Parent is down voted but mostly right. Thousands of plant species are invasive and even dangerous for house foundation: japanese knotweed, running bamboo, kudzu, mare's tail. They're almost impossible to get rid of. Even unchecked wisteria can lift foundations and crack a house's walls. Animals can be even worse: carpet beetles coming from disturbed bird nests can easily infest your wardrobe, same for the many species of clothes moths. It's very hard to get rid of them without ripping up your carpet and putting all your stuff into sealed bags for years. Wasps and bees are minor threats, but they can still be a nuisance if they decide to nest in your wall, or in your chimney, or in your loft. Biodiversity is good until you keep an eye on it. If left to itself, it almost always tends to do damage.
Your statement isn't really about biodiversity, unless your solution to all potentially problem species is "eliminate them". Everything you mention is solved by building appropriately, building well and maintenance. Water drainage, grading and envelope solves the vast majority of the problems you mention and the far more common & mundane ones, and the irony is that a bio-diverse yard handles the dynamic changes far better than a perfectly manicured lawn.

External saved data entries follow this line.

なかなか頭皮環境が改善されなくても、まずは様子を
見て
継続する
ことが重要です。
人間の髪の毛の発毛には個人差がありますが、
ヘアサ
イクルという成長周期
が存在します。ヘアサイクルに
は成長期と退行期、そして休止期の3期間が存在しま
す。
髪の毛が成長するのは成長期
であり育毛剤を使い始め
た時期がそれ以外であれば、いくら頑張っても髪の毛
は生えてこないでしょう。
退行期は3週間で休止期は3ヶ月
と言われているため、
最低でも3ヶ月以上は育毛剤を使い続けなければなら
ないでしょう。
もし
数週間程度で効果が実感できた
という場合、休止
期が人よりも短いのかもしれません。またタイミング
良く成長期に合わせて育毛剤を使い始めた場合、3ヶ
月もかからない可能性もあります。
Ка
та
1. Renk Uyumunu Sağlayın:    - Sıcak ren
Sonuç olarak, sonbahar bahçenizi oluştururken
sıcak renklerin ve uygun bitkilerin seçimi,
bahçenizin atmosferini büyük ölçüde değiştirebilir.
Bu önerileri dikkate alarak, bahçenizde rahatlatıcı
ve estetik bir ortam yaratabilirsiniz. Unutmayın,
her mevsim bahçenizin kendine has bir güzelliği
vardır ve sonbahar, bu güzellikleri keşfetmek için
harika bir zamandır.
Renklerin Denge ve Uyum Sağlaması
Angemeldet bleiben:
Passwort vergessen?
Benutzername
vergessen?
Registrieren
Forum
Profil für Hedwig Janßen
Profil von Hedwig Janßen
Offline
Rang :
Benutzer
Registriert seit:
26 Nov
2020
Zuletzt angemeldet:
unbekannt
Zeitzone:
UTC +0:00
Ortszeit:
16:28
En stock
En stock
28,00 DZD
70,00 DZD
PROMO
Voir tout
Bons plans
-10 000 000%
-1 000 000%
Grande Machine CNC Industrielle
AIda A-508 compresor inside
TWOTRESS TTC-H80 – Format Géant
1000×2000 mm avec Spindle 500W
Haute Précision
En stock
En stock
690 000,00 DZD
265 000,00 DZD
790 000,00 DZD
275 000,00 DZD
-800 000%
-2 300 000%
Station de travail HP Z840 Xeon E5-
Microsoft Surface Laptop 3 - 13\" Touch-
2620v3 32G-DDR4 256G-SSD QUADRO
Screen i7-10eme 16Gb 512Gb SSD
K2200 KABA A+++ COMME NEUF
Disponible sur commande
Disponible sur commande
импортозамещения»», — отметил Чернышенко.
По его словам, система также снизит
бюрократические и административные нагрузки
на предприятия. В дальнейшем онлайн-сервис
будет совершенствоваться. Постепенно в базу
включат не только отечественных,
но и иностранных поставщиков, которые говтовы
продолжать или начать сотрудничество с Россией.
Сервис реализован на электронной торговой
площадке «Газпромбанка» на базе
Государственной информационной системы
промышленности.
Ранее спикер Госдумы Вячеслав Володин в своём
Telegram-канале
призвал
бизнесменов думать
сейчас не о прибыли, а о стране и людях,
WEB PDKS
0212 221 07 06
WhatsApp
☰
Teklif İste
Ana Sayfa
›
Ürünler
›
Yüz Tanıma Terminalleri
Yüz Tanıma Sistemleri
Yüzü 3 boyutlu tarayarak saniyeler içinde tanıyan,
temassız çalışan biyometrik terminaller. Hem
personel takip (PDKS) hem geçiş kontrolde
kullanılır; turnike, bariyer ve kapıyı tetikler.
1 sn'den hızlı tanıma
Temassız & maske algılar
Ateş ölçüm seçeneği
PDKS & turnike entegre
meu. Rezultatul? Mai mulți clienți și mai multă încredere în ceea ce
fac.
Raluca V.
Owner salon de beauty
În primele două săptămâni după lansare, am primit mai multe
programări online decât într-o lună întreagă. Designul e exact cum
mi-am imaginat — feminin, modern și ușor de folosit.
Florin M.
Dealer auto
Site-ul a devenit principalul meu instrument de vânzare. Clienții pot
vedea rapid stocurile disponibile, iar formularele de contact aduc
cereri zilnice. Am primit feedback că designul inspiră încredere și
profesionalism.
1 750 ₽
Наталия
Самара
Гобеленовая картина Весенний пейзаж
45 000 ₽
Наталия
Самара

Japanese knotweed, to make an example, is not solved by drainage or building appropriately. If you get it, you have to call a specialist for a 4 year treatment and you have to wait 8 years to be free of it until you can legally avoid to disclose it when you sell, at least in UK. I'm not advocating for manicured lawn, I'm saying that biodiversity for the sake of biodiversity is dangerous.
It's also a rare problem, so not really a reason to screw over biodiversity in general.
We don't ban restaurants just because sometimes someone gets food poisoning. We just take action when a specific restaurant isn't able or willing to follow food safety rules.